I came across this word from my mother who was from Caserta. She always loved to sing "o sole mio" and one of phrases was "na jurnata sole"
about a sunny day. I always learned there was no "j" in the Italian alphabet.  Can someone explain the above phrase. I am an newcomer and just starting to get more familiar with this beautiful language. Thanks,


----------



## MünchnerFax

Hi there, 
That's not Italian but Neapolitan dialect, that's why.


----------



## Danieloid

Hi Fagiola, and welcome!
Actually it's "na jurnata 'e sole", and as Münchner said, is Neapolitan dialect, spoken in Caserta, which is, as you probably know, in the same region.
Ciao!


----------



## silver frog

"J" (pronounced like y- in yellow) is no longer considered part of the standard Italian alphabet but in the past it was used sometimes to represent an approximant consonant.
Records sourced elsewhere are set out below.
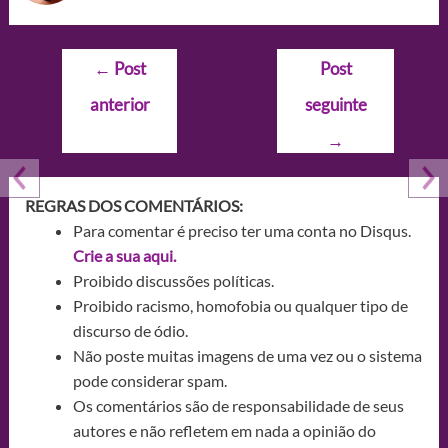
Navegação
←
Post
Post
de
anterior
seguinte
Post
→
REGRAS DOS COMENTÁRIOS:
Para comentar é preciso ter uma conta no Disqus.
Crie a sua aqui.
Proibido discussões políticas.
Proibido racismo, homofobia ou qualquer tipo de
discurso de ódio.
Não poste muitas imagens de uma vez ou o sistema
pode considerar spam.
Os comentários são de responsabilidade de seus
autores e não refletem em nada a opinião do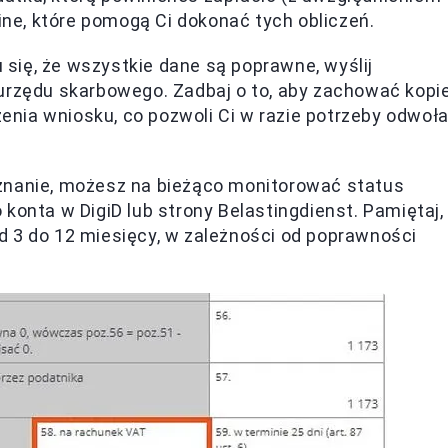
line, które pomogą Ci dokonać tych obliczeń.
się, że wszystkie dane są poprawne, wyślij
urzędu skarbowego. Zadbaj o to, aby zachować kopi
nia wniosku, co pozwoli Ci w razie potrzeby odwoł
znanie, możesz na bieżąco monitorować status
konta w DigiD lub strony Belastingdienst. Pamiętaj,
 3 do 12 miesięcy, w zależności od poprawności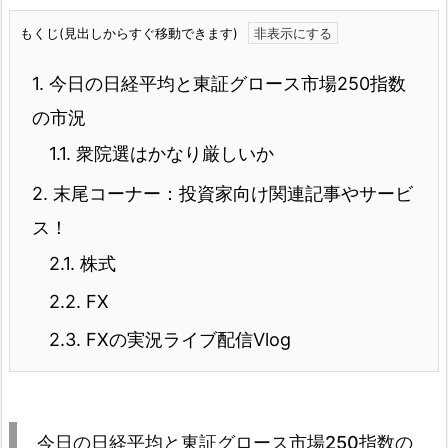
もくじ(見出しからすぐ移動できます)
1.
今日の日経平均と東証グロース市場250指数
の市況
1.1.
衆院選はかなり厳しいか
2.
末尾コーナー：投資家向け関連記事やサービ
ス！
2.1.
株式
2.2.
FX
2.3.
FXの実況ライブ配信Vlog
今日の日経平均と東証グロース市場250指数の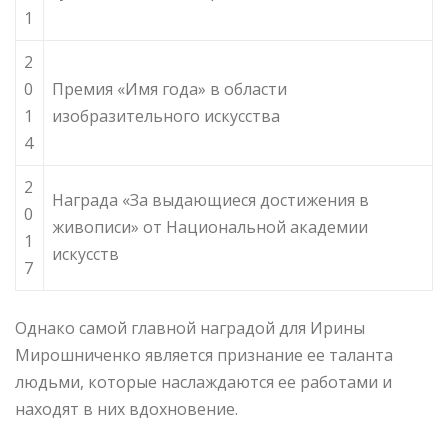
1
2
0
Премия «Имя года» в области
1
изобразительного искусства
4
2
Награда «За выдающиеся достижения в
0
живописи» от Национальной академии
1
искусств
7
Однако самой главной наградой для Ирины
Мирошниченко является признание ее таланта
людьми, которые наслаждаются ее работами и
находят в них вдохновение.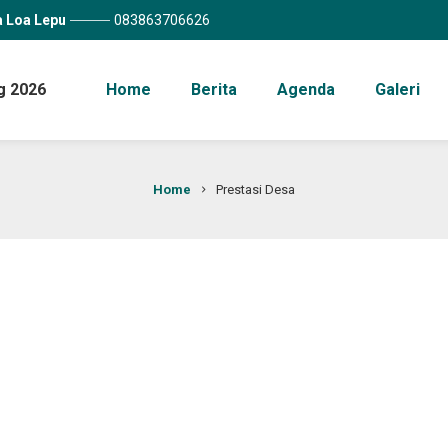
a Loa Lepu
083863706626
g 2026
Home
Berita
Agenda
Galeri
Home
Prestasi Desa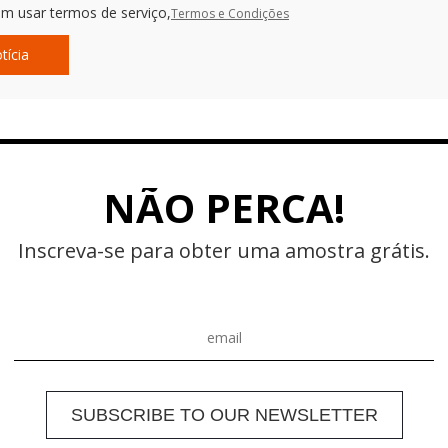
m usar termos de serviço,
Termos e Condições
tícia
NÃO PERCA!
Inscreva-se para obter uma amostra grátis.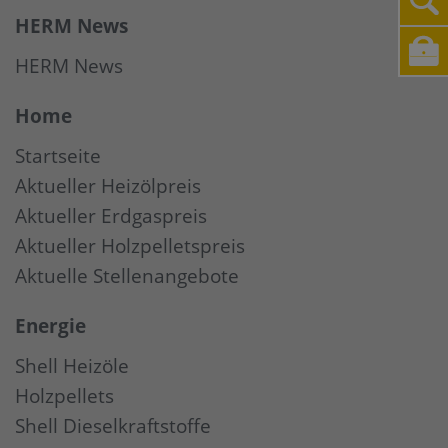
HERM News
HERM News
Home
Startseite
Aktueller Heizölpreis
Aktueller Erdgaspreis
Aktueller Holzpelletspreis
Aktuelle Stellenangebote
Energie
Shell Heizöle
Holzpellets
Shell Dieselkraftstoffe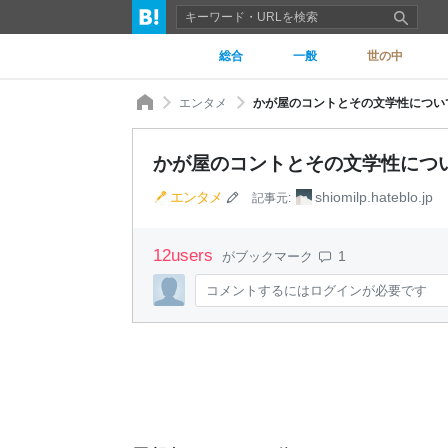
総合
一般
世の中
エンタメ
かが屋のコントとその文学性について
かが屋のコントとその文学性につい
エンタメ
shiomilp.hateblo.jp
記事元:
12
users
1
がブックマーク
コメントするにはログインが必要です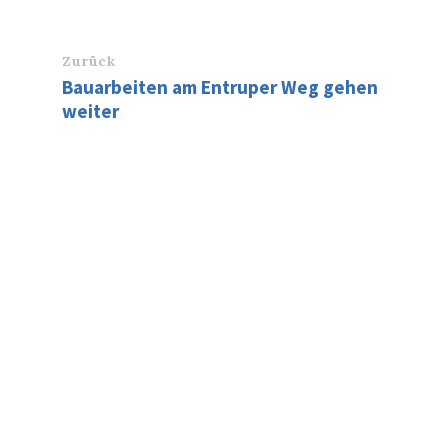
Zurück
Bauarbeiten am Entruper Weg gehen
weiter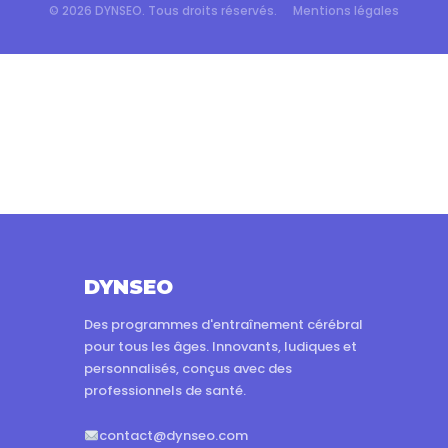
© 2026 DYNSEO. Tous droits réservés.
Mentions légales
DYNSEO
Des programmes d'entraînement cérébral
pour tous les âges. Innovants, ludiques et
personnalisés, conçus avec des
professionnels de santé.
contact@dynseo.com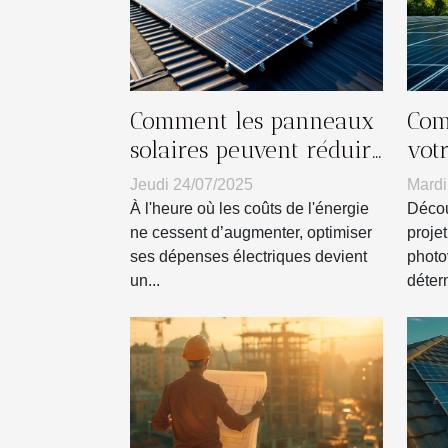
Comment les panneaux
Com
solaires peuvent réduire
votr
vos factures d'électricité
sol
Jeudi 24/07/2025
Mardi
?
À l'heure où les coûts de l'énergie
Décou
ne cessent d’augmenter, optimiser
projet
ses dépenses électriques devient
photo
un...
déter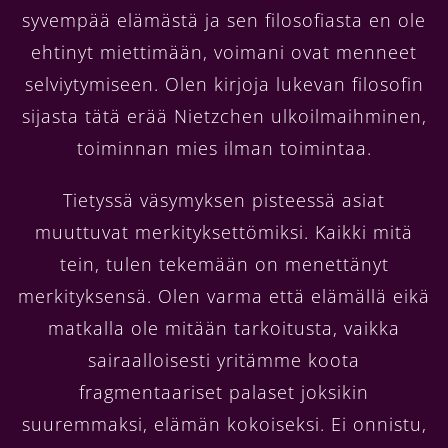
syvempää elämästä ja sen filosofiasta en ole
ehtinyt miettimään, voimani ovat menneet
selviytymiseen. Olen kirjoja lukevan filosofin
sijasta tätä erää Nietzchen ulkoilmaihminen,
toiminnan mies ilman toimintaa.
Tietyssä väsymyksen pisteessä asiat
muuttuvat merkityksettömiksi. Kaikki mitä
tein, tulen tekemään on menettänyt
merkityksensä. Olen varma että elämällä eikä
matkalla ole mitään tarkoitusta, vaikka
sairaalloisesti yritämme koota
fragmentaariset palaset joksikin
suuremmaksi, elämän kokoiseksi. Ei onnistu,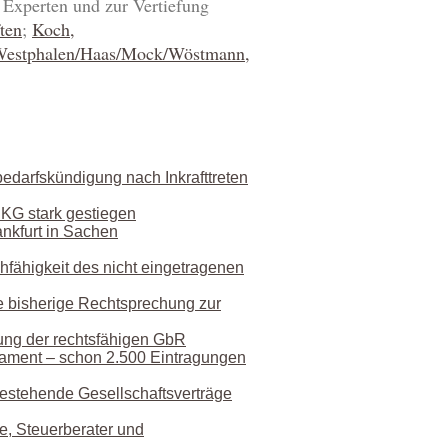
Experten und zur Vertiefung
ten
;
Koch,
 Westphalen/Haas/Mock/Wöstmann,
edarfskündigung nach Inkrafttreten
 KG stark gestiegen
nkfurt in Sachen
fähigkeit des nicht eingetragenen
e bisherige Rechtsprechung zur
ung der rechtsfähigen GbR
rmament – schon 2.500 Eintragungen
bestehende Gesellschaftsverträge
e, Steuerberater und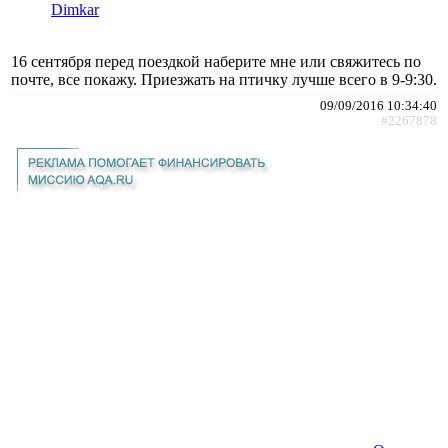
Dimkar
16 сентября перед поездкой наберите мне или свяжитесь по
почте, все покажу. Приезжать на птичку лучше всего в 9-9:30.
09/09/2016 10:34:40
#2267878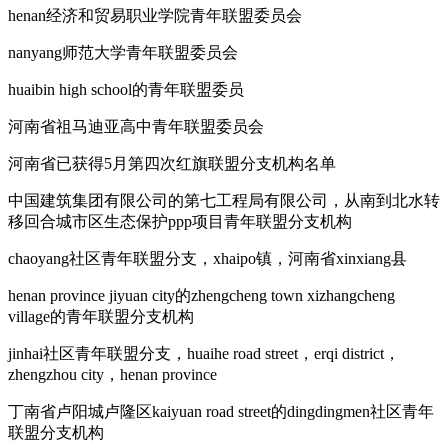
henan经济和贸易职业学院青年联盟委员会
nanyang师范大学青年联盟委员会
huaibin high school的青年联盟委员
河南省祖马迪亚高中青年联盟委员会
河南省已获得5月第四次红旗联盟分支机构名单
中国建筑集团有限公司的第七工程局有限公司，从南到北水转
移回合城市区生态保护ppp项目青年联盟分支机构
chaoyang社区青年联盟分支，xhaipo镇，河南省xinxiang县
henan province jiyuan city的zhengcheng town xizhangcheng
village的青年联盟分支机构
jinhai社区青年联盟分支，huaihe road street，erqi district，
zhengzhou city，henan province
丁南省卢阳城卢隆区kaiyuan road street的dingdingmen社区青年
联盟分支机构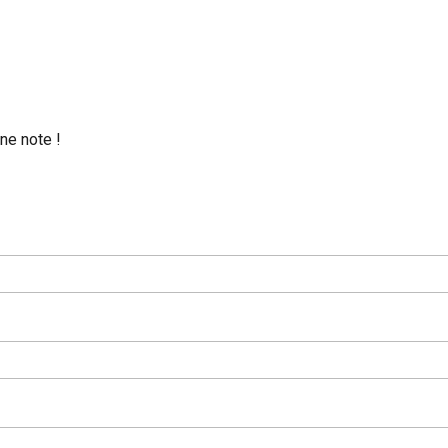
ne note !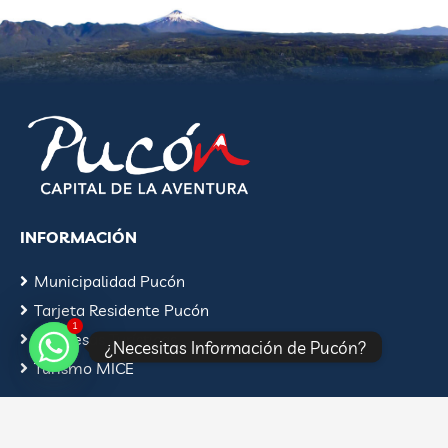
INFORMACIÓN
Municipalidad Pucón
Tarjeta Residente Pucón
1
Empresas Turísticas
¿Necesitas Información de Pucón?
Turismo MICE
CONTACTO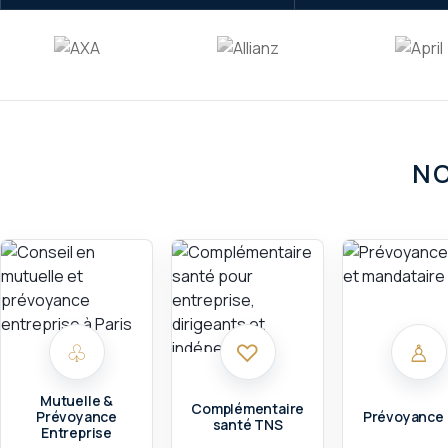
NO
♧
♡
♙
Mutuelle &
Complémentaire
Prévoyance
Prévoyance
santé TNS
Entreprise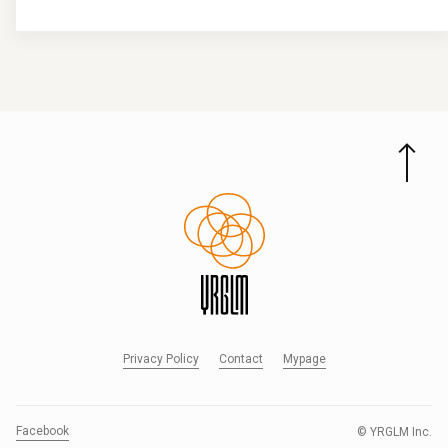
Privacy Policy
Contact
Mypage
Facebook
© YRGLM Inc.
Until the XIX century it was used instead of -i- to represent diphtongs (e.g. Savo*j*a - modern spelling Savo*i*a)

It persists in certain dialects (especially Neapolitan and Romanesco, e.g. "te vo*j*o bene" - standard spelling: "ti vo*gli*o bene").


----------



## fagiola

Mille grazie to all who responded.  That certainly answers the question. I wonder about the dialect, especially Napolitano.  I remember my mother using the phrase for "where are you going?"  dove via (?) but pronouncing it something like " a douah vah" at times.


----------



## rubuk

Hi. It is where are you going?=dove vai?, (italian). I don't know the expression in napoletano.

St.


----------



## effeundici

fagiola said:


> Mille grazie to all who responded. That certainly answers the question. I wonder about the dialect, especially Napolitano. I remember my mother using the phrase for "where are you going?" dove via (?) but pronouncing it something like " a douah vah" at times.


 

It's (more or less) : _a'ddu vaje?_


----------